Namun ternyata keduanya tidak melihat seekor kuda pun berada di halaman. Karena itu, maka Glagah Putih justru berdesis, “Tidak nampak seekor kuda pun. Apakah mereka belum datang?”
Sabungsari mengangguk-angguk sambil berdesis, “Atau justru mereka tidak datang hari ini?”
Keduanya masih belum tahu jawabnya.
Sebenarnyalah ketika mereka masuk ke ruang dalam dan duduk bersama Agung Sedayu, maka Agung Sedayu justru berkata, “Ki Rangga Wibawa masih belum datang.”
Glagah Putih dan Sabungsari saling berpandangan sejenak. Kemudian Glagah Putih pun menjawab, “Menurut keterangannya, Ki Rangga akan menyusul pagi ini. Mungkin ia masih harus menyelesaikan tugasnya, sehingga ia baru dapat datang sore hari atau bahkan esok pagi.”
(dalam cetakan buku asli terdapat bagian yang hilang di sini)
“Kita berdoa agar keadaannya menjadi semakin baik,“ berkata Agung Sedayu. “Ketika aku katakan bahwa Ki Rangga akan datang, maka wajahnya nampak sedikit cerah.”
Glagah Putih mengangguk-angguk. Katanya, “Syukurlah. Jika Ki Rangga benar datang, mudah-mudahan akan menambah ketegaran hati Wacana.”
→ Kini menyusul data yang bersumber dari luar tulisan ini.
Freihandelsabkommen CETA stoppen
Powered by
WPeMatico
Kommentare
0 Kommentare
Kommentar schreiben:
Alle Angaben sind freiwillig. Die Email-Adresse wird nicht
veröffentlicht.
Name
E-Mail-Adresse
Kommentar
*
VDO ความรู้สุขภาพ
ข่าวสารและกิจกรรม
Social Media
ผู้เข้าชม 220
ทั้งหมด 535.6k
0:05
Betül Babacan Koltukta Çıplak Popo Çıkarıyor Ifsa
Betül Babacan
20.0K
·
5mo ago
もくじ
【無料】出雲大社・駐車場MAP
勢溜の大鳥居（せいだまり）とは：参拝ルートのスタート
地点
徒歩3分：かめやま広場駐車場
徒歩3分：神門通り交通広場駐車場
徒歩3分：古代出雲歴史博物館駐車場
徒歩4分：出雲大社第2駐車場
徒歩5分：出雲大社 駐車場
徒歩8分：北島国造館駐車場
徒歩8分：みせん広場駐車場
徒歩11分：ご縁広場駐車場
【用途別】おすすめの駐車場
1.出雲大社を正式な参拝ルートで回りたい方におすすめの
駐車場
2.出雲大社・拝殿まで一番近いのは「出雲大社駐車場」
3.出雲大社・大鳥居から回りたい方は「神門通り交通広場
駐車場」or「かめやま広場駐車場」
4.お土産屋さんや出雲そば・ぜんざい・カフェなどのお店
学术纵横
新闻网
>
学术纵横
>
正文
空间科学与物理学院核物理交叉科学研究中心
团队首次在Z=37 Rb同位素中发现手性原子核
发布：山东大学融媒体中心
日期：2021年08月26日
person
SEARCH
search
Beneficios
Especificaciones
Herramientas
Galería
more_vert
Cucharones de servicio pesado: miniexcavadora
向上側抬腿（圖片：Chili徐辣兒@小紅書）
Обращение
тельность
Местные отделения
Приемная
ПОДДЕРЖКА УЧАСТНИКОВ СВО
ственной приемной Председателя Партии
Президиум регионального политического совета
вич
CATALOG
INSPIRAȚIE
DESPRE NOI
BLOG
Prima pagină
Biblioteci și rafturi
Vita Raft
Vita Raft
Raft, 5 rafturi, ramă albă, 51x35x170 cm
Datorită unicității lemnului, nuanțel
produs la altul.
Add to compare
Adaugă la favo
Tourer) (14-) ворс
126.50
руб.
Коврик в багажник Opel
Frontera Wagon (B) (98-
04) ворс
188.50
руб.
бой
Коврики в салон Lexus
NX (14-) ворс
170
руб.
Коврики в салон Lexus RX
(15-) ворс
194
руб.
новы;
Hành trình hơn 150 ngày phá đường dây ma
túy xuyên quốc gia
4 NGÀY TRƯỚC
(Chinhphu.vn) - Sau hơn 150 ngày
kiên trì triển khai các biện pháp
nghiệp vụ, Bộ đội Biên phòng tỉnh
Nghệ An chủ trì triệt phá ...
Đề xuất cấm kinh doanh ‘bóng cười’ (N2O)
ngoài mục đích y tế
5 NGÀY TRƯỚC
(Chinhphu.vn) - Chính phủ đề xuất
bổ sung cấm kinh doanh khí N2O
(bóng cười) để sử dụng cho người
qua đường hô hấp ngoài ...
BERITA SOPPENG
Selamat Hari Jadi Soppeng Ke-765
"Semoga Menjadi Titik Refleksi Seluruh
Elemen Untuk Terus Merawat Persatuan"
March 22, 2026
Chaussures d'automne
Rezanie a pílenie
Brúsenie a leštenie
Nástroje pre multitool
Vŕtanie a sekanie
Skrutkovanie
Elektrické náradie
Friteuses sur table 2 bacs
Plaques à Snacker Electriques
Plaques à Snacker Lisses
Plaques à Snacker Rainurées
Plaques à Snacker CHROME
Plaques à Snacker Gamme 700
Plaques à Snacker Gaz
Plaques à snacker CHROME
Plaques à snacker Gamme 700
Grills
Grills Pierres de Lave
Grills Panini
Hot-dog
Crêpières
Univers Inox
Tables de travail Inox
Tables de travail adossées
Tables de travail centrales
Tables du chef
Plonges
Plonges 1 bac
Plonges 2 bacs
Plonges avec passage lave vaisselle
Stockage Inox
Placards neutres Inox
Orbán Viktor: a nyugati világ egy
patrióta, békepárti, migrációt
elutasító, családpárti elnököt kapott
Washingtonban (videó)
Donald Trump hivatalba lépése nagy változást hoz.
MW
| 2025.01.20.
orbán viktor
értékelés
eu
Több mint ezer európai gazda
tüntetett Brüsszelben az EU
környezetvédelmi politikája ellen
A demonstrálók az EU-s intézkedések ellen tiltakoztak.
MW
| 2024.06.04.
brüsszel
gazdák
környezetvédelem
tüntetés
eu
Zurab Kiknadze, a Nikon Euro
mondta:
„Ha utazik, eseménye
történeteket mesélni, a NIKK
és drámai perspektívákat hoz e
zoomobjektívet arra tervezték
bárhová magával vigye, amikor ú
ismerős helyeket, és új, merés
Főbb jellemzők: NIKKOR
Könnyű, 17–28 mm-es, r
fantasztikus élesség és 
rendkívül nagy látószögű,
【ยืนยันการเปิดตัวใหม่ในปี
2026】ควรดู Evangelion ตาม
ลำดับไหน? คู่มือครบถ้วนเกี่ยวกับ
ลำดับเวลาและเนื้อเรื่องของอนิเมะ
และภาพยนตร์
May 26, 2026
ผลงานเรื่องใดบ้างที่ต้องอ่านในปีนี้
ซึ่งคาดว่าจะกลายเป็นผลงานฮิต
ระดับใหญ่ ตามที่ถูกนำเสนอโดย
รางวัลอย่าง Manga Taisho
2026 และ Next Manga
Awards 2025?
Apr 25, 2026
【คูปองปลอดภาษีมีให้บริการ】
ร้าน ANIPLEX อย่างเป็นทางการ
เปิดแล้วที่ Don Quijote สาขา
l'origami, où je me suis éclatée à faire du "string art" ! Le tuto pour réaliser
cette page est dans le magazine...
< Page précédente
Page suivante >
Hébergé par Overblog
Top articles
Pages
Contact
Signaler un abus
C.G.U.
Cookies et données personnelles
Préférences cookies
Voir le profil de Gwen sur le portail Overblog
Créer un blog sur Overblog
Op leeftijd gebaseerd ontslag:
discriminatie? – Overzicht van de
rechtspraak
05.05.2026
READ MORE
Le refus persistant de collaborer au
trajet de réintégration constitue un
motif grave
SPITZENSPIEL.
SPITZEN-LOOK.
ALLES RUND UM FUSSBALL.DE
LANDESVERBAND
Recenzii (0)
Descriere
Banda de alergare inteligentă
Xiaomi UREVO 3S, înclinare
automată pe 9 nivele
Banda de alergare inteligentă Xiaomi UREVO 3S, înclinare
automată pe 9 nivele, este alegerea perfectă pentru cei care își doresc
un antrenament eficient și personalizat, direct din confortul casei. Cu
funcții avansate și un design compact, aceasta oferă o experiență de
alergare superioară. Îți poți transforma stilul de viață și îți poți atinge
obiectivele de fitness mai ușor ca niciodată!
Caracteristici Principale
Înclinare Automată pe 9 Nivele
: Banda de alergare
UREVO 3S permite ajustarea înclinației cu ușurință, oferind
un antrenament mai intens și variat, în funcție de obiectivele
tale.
Demikianlah, setelah makan Glagah Putih dan Sabungsari pun telah meninggalkan ruang dalam. Sabungsari telah pergi ke gandok menemui kawan-kawannya dari kelompok Gajah Liwung, sementara Glagah Putih menengok Rara Wulan sejenak, yang keadaannya sudah semakin baik. Bahkan Rara Wulan sudah dapat turun dari pembaringan dan pergi ke dapur.
Dari bilik Rara Wulan, Glagah Putih sempat melihat Wacana yang masih terbaring diam.
Ketika kemudian Glagah Putih duduk di sampingnya, maka Wacana pun berdesis, “Apakah Paman tidak jadi datang?”
“Aku kira Ki Rangga tentu datang. Tetapi mungkin karena tugasnya, maka kedatangannya telah tertunda.”
“Apakah seluruh Tanah Perdikan sudah aman?” bertanya Wacana pula.
Glagah Putih mengerutkan keningnya. Tiba-tiba saja ia mulai memikirkan keselamatan Ki Rangga di perjalanan. Bahkan timbul niatnya untuk menyongsong perjalanan Ki Rangga.
Tetapi Glagah Putih tidak tahu, jalan manakah yang akan ditempuh oleh Ki Rangga. Meskipun menurut perhitungan, jalan yang paling banyak dilalui adalah justru jalan yang melalui penyeberangan sebelah selatan.
Dalam pada itu, maka Glagah Putih pun kemudian beringsut dari tempatnya sambil berdesis, “Usahakan agar kau dapat tidur, Wacana. Tidur termasuk pengobatan yang baik bagimu.”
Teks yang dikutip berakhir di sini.